Jim Hoagland yesterday had an excellent column pointing out that Saddam’s capture would have been impossible without the adoption of new tough tactics in the Sunni triangle (of the sort that were opposed by liberals here in the U.S.). He associates these tactics with a broader shift in our strategy from wooing the Sunnis to trying to keep the Shiites on our side:
“The dictator’s arrest was a direct result of a change in tactics by the U.S. military, and an indirect result of a change of heart by administration decision-makers about the strategy for terminating an occupation that seemed to be bogging down only a few months ago.
The change in tactics was visible. Saddam was tracked down as part of an escalating military roundup of his kin and other Baathist fugitives who had previously moved with impunity in the Sunni heartland around Baghdad. The get-tougher tactics replaced CIA-inspired efforts to buy off or otherwise co-opt Sunni influentials and tribes, who took the money but never delivered.

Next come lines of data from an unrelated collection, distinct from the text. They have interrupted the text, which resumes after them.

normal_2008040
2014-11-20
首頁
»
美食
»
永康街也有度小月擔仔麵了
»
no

The Sunni Arabs make up less than 20 percent of Iraq’s 25 million people, but they have for a millennium monopolized privilege and power in the territory of Mesopotamia, lording it over a Shiite Arab majority based in the south and a Kurdish Sunni minority in the north.

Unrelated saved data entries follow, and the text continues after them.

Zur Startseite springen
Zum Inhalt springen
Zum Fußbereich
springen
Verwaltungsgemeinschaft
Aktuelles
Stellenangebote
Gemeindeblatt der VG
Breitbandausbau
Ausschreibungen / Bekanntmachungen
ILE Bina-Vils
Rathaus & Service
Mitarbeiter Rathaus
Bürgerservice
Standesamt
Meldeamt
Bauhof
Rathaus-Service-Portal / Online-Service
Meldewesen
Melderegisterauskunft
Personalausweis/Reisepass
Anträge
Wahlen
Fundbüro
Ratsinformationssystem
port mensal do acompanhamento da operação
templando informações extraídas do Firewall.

Less apparent was the dawning realization in Washington that the Sunni strategy favored by the intelligence and diplomatic bureaucracies was bringing no results but was increasingly alienating the Shiite majority, which had acquiesced to or supported the coalition occupation.
“In the summer it became clear that if we lost the Shiites we would lose the country,” says one U.S. official. “The priority became understanding and trying to respond to their political needs rather than winning hearts and minds in the Sunni Triangle. That’s important. But this was important and urgent.”